Saya lepas Butet di depan toko di mana dia kencan dengan temannya. Kebetulan temannya datang hampir bersamaan. Butet dan temannya akan jalan2 di sekitaran pusat kota saja. Untuk pulang naik bus sendiri, dia sudah biasa. Saya tenang melepasnya...

Saya sempatkan mengganti batre jam tangan yang ternyata mati sejak seminggu yang lalu. Sambil menunggu waktu, saya jalan-jalan ke toko suvenir, survey kado tantangan wag Mamah Gajah Ngeblog yang saya janjikan untuk dihadiahkan. Tapi itu cerita lain lagi... 😉

Kemarin Butet dan saya sempat berbincang. Membandingkan di umur berapa saya dan papanya membiarkan abangnya ke luar jalan bersama teman-temannya tanpa pengawasan?

Ingat-ingat, sepertinya di 3e (setingkat kelas 9) Ucok baru jalan sendiri ke kota. Beda dengan Butet yang dari 5e pun sudah kami lepas bersama teman-temannya...

Kalau Ucok lebih lambat, rasanya bukan karena kami larang. Tapi memang karena anaknya sendiri tidak meminta... Bukan jalan-jalan di luar, Ucok lebih sering mengundang teman ke rumah. Kadang dia ke rumah temannya. Sering kali masih kali antar. Untuk pulangnya, kadang dijemput, kadang sendiri. Tergantung lokasi rumahnya juga. Ucok sendiri sudah pulang-pergi le sekolah tanpa pendampingan. Naik bus dengan mandirinya lepas satu bulan kami antar-jemput...

Pertama kali Butet jalan bareng teman-temannya tanpa dampingan, seingat saya adalah di akhir tahun 6e (setingkat kelas 6 SD)-nya. Jalan ke kota bersama sahabat-sahabatnya. Kami ijinkan, karena waktu itu kami masih positif pindah ke Singapura. Kalau tidak ada rencana kepindahan, apakah kami ijinkan ke luar tanpa dampingan? Apakah sekarang dia bisa bebas jalan-jalan bersama teman? Entahlah...

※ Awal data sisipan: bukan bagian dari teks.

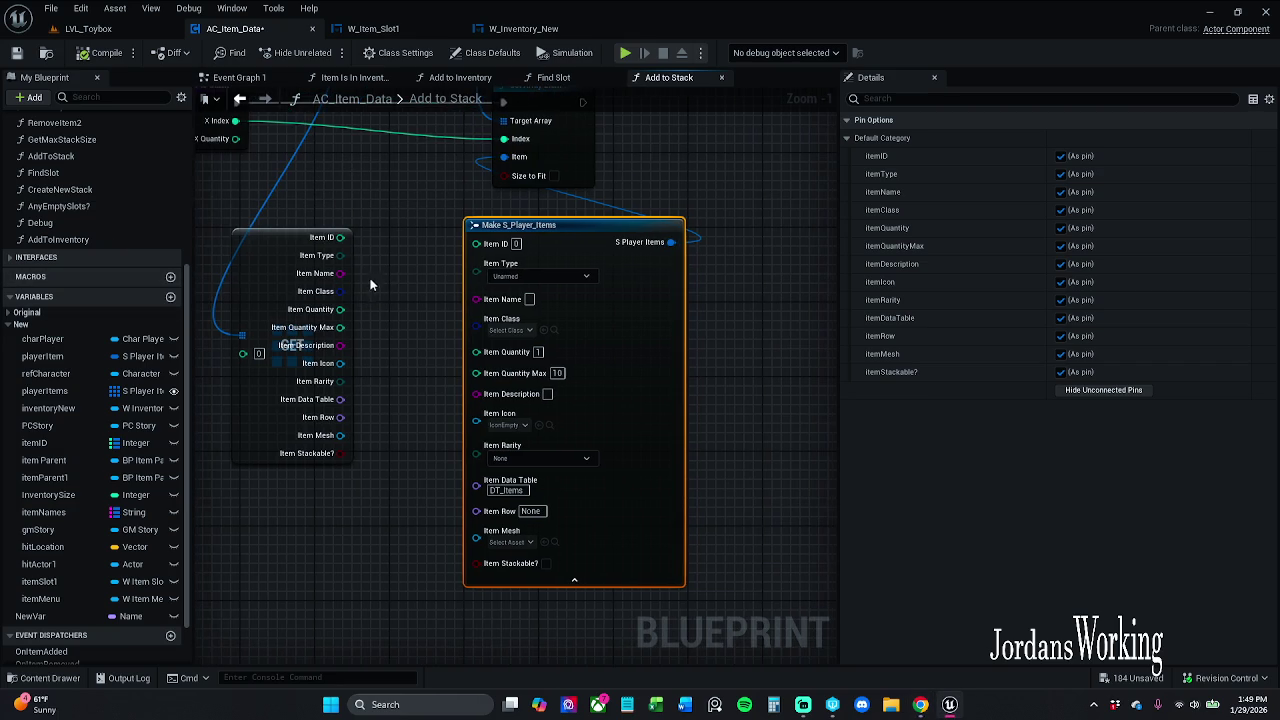
{"action": "left_click_drag", "start_coordinate": [340, 273], "coordinate": [475, 297]}
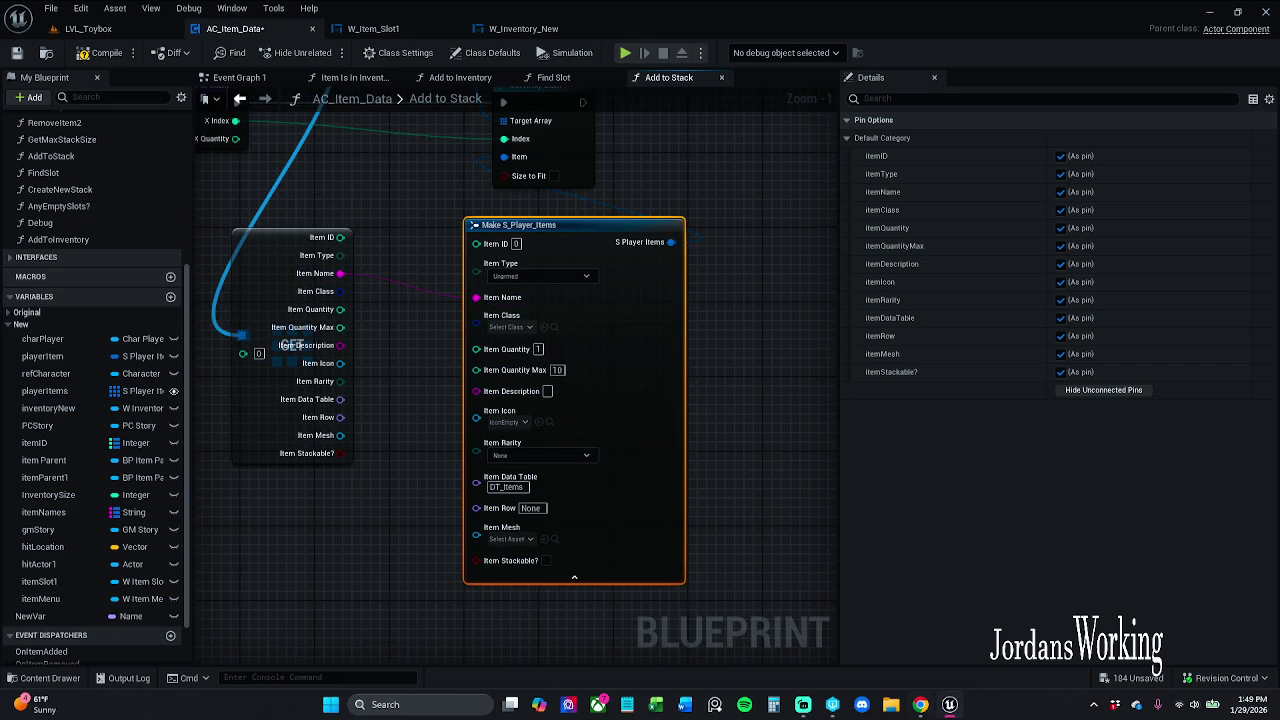
{"action": "mouse_move", "coordinate": [257, 258]}
{"action": "left_mouse_down"}
{"action": "mouse_move", "coordinate": [477, 252]}
{"action": "mouse_move", "coordinate": [428, 315]}
{"action": "mouse_move", "coordinate": [462, 290]}
{"action": "left_mouse_up"}
{"action": "scroll", "coordinate": [428, 315], "scroll_direction": "down", "scroll_amount": 1}
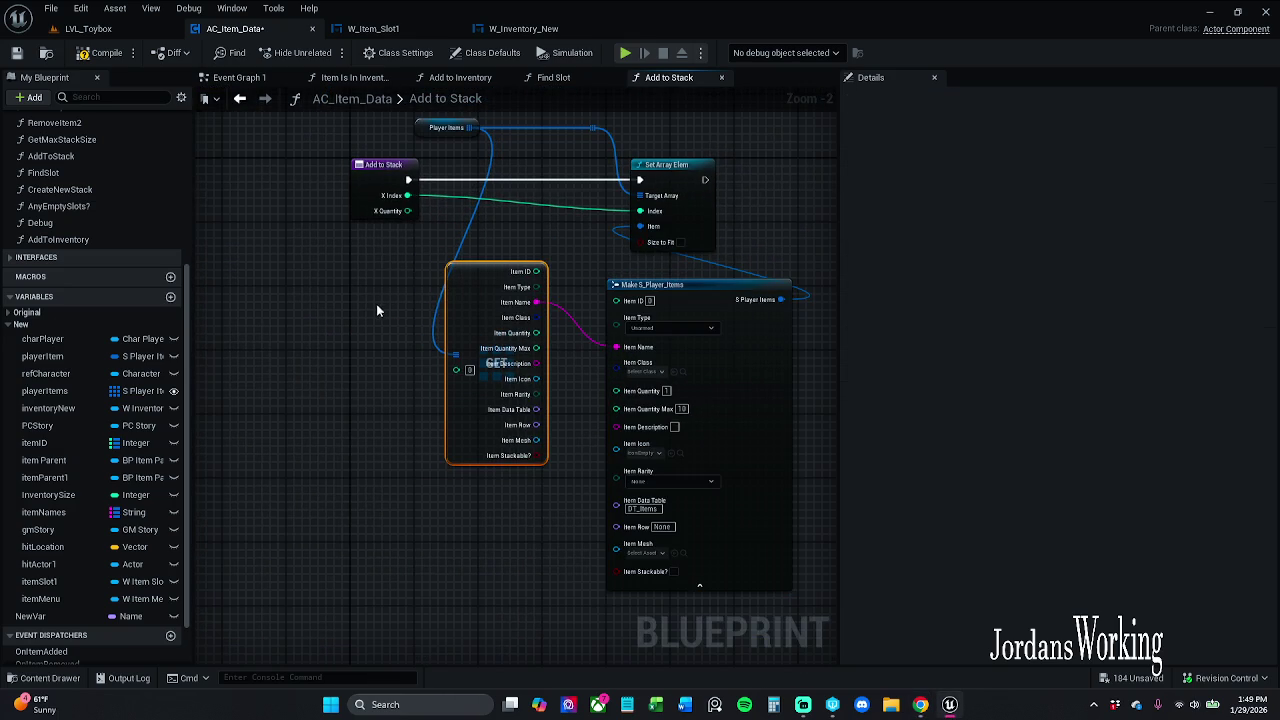
Add an integer '+' node off the X Quantity output
{"action": "left_click_drag", "start_coordinate": [407, 210], "coordinate": [356, 432]}
{"action": "type", "text": "+"}
{"action": "key", "text": "Return"}
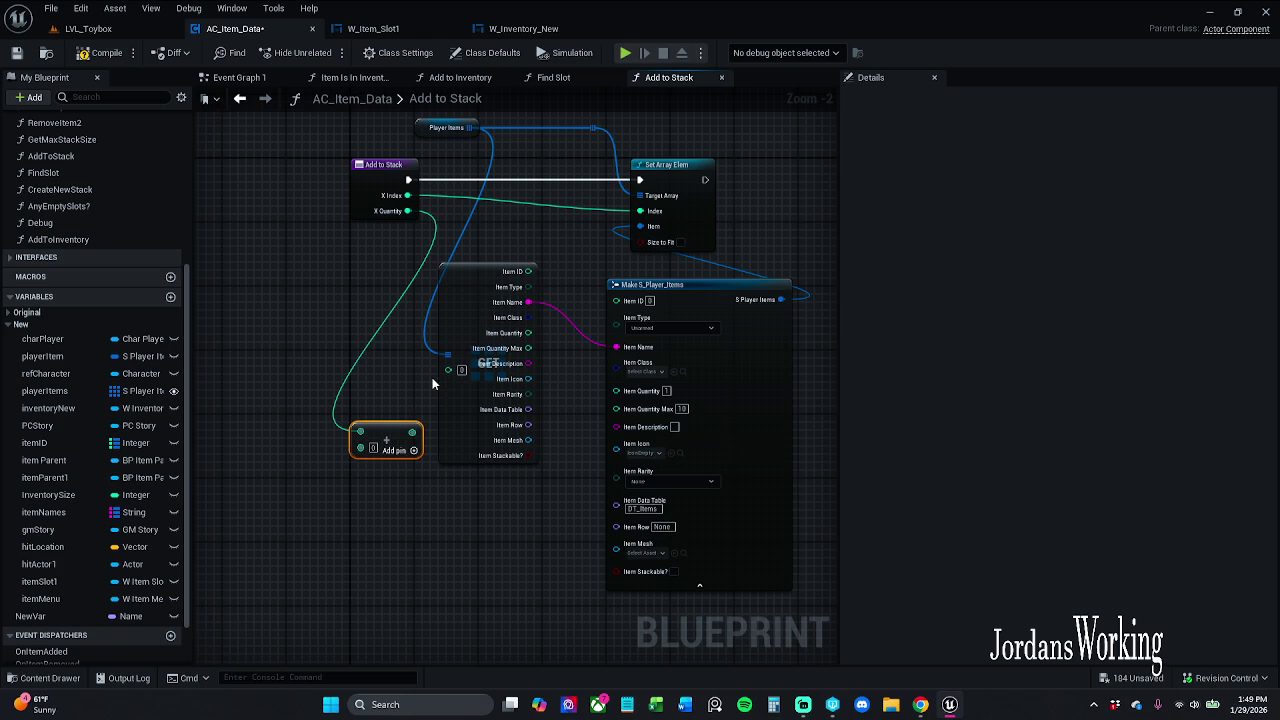
Add a new Player Items Get (a copy) feeding a Break S_Player_Items node
{"action": "left_click", "coordinate": [462, 392]}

Masuk SMA, Ucok banyak keluar rumah bersama teman-temannya. Dari sekedar nonton film di bioskop, makan siang, ke pantai, sampai liburan menginap di gunung. Semua dengan ijin dan detil siapa yang ikut. Ucok sudah biasa langsung menyodorkan data-data pendukung dikeluarkannya ijin. Dan dia sudah hafal batasan-batasan apa yang kami pegang...

Kapan kami membiarkan Butet menginap di luar rumah? Sudah pernah semalam di rumah seorang temannya. Saya agak menyesal. Saya tak mengenal sama sekali orang tuanya. Dan ternyata kedua gadis kecil ditinggalkan di rumah berdua saja sepanjang hari. Si ibu kerja sampai malam. Mereka makan makanan siap saji yang hanya dipanaskan di micro wave saja. Temannya bahkan tidak punya kamar! Mereka tidur di tenda yang dipasang di ruang tamu. Herannya, anak ini sering mengundang teman. Dan memang karena itu saya memercayakan Butet menginap di sana...

Memang sepertinya mengenal pengundang adalah kunci. Mengenalnya hingga tak ragu untuk menawari membawakan makanan, misalnya, saat melepas anak kita... Saya ingat hendak membekali Butet dengan ayam ungkep atau kue buatan sendiri tapi urung. Padahal kalau dia ke rumah sahabatnya sesiangan saja, hampir pasti saya bekali sekedar kudapan...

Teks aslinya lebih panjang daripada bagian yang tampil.